Plus de 200.000 mineurs victimes de pédocriminalité dans l’Église de France depuis 1950
La Commission indépendante sur les abus dans l’Église (Ciase), qui a enquêté sur l’ampleur de la pédocriminalité, a publié mardi des conclusions accablantes pour l’Église catholique de France. Les conclusions du rapport estiment à 216.000 le nombre de victimes mineures de clercs et de religieux depuis 1950.
Si l’on ajoute les personnes agressées par des laïcs travaillant dans des institutions de l’Église (enseignants, surveillants, cadres de mouvements de jeunesse?), le nombre grimpe à 330.000, a indiqué le président de la commission Jean-Marc Sauvé (photo). «Ces nombres sont bien plus que préoccupants, ils sont accablants et ne peuvent en aucun cas rester sans suite», a-t-il déclaré.
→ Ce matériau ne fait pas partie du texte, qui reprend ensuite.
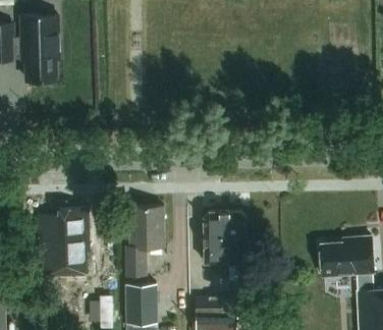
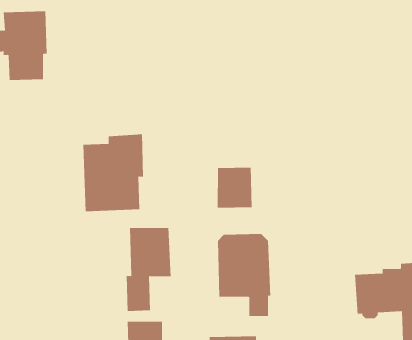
building: none -> [217,167,252,209]
building: [37,206,89,272] -> [83,134,144,212]

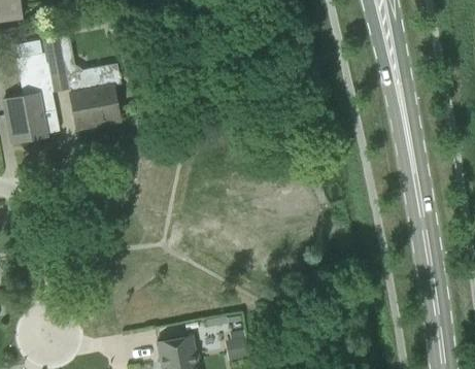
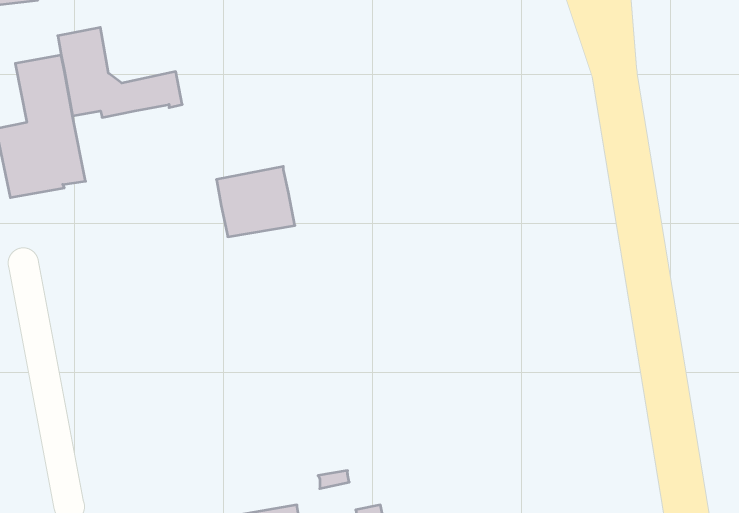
building: [69,85,118,129] -> [216,166,295,237]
Une autre donnée avait déjà été révélée dimanche par le président de la Ciase: le nombre de prédateurs, évalué entre «2.900 à 3.200», hommes (prêtres ou religieux) entre 1950 et 2020, une «estimation minimale».
La parole des victimes au coeur du travail
Résultat de deux ans et demi de travaux de la Ciase, le rapport était remis publiquement mardi matin à Paris, à l’épiscopat français et aux ordres et congrégations religieuses, en présence de représentants d’associations de victimes.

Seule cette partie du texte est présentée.